» Text shown:
####
Dynamic registration lets you do things like write a bridge between different types of plugins and the host applications. In this example, I show a general way of telling the hosts about all of the Core Image distortion filters.
There are 2 important points:
1) You need to create a class which implements the PROPlugInRegistering protocol. It has 1 class method and 4 instance methods you need to implement to tell the host application about the groups and plugins that you know about. I believe that you need to set your plugin's "Principal class" entry in its .plist file to point to the class you create.
2) I've used some Objective-C magic to make this possible. But don't worry, you don't need to learn a whole bunch of new stuff. Basically, all you need to know is that you can create classes (not objects, but classes) at runtime. In the example, there is a base class which loads a CIFilter and uses it for processing, called DynRegFxPlug. So the dynamic registration code creates a subclass of DynRegFxPlug with a unique name for each CIFilter it knows about. It does this by making 2 calls into the Objective-C runtime:
Class classPtr = objc_allocateClassPair ([DynRegFxPlug class], [newName UTF8String], 0); if (classPtr != nil) { // if we allocated the new class, register it with the Objective-C runtime objc_registerClassPair(classPtr); }
This just says, allocate a new class that has DynRegFxPlug as its superclass. Then register the class with the runtime so we can access it later.
####
» Information:
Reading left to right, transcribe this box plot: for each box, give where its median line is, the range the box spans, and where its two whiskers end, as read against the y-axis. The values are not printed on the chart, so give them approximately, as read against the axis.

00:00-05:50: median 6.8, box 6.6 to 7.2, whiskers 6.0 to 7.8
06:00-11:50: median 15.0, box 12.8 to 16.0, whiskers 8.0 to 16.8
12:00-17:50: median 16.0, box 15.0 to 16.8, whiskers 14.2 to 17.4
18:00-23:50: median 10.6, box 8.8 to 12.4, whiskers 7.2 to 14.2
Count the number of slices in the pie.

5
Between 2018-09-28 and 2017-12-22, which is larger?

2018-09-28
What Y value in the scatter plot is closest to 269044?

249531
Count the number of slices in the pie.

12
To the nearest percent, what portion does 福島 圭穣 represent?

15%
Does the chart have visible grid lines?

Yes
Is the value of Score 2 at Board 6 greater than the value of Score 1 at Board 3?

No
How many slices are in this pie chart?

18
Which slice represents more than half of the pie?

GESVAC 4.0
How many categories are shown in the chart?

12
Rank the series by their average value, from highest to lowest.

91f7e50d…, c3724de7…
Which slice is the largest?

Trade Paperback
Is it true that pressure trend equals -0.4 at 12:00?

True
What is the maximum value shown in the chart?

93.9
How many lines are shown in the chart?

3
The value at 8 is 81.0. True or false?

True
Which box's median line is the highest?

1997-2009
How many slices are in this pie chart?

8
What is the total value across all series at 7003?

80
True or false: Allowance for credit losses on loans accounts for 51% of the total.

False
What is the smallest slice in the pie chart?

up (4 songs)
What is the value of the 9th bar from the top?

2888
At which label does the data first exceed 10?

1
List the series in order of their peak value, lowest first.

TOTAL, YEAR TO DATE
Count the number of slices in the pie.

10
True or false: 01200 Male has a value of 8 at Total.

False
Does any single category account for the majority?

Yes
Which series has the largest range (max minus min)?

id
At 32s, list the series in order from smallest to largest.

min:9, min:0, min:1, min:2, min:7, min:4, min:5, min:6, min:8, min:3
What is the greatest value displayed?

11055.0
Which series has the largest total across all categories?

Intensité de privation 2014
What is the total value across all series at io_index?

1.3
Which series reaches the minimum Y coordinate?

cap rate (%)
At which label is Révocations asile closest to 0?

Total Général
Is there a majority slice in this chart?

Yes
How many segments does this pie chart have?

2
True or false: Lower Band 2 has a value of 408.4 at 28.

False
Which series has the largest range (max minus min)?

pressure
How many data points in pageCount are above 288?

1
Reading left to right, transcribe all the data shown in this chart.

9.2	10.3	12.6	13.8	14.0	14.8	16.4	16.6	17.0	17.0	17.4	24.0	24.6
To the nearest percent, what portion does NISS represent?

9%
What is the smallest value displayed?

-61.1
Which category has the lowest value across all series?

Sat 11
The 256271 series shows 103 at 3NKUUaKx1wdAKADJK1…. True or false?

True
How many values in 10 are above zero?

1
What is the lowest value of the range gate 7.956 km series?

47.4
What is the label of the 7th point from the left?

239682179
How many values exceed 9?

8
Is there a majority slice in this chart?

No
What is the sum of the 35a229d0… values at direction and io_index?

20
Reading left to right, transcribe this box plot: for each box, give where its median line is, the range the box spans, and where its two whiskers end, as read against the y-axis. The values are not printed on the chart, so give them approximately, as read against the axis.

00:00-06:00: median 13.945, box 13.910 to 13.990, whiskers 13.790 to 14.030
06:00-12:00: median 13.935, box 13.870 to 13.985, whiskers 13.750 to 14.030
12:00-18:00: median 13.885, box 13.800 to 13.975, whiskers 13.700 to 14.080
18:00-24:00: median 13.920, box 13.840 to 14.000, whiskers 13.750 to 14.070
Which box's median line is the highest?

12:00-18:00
####
Say whether each statement agrees with the text on dynamic plugin registration. Answer yes or no for each, and quote the deciding words of the text. 1. The class that implements the PROPlugInRegistering protocol needs one class method and four instance methods. 2. The dynamic registration code creates a new object of DynRegFxPlug for each CIFilter. 3. The new classes are made with a single call into the Objective-C runtime.

» Finished task:
1. Yes: "It has 1 class method and 4 instance methods you need to implement"
2. No: "creates a subclass of DynRegFxPlug with a unique name for each CIFilter it knows about"
3. No: "It does this by making 2 calls into the Objective-C runtime"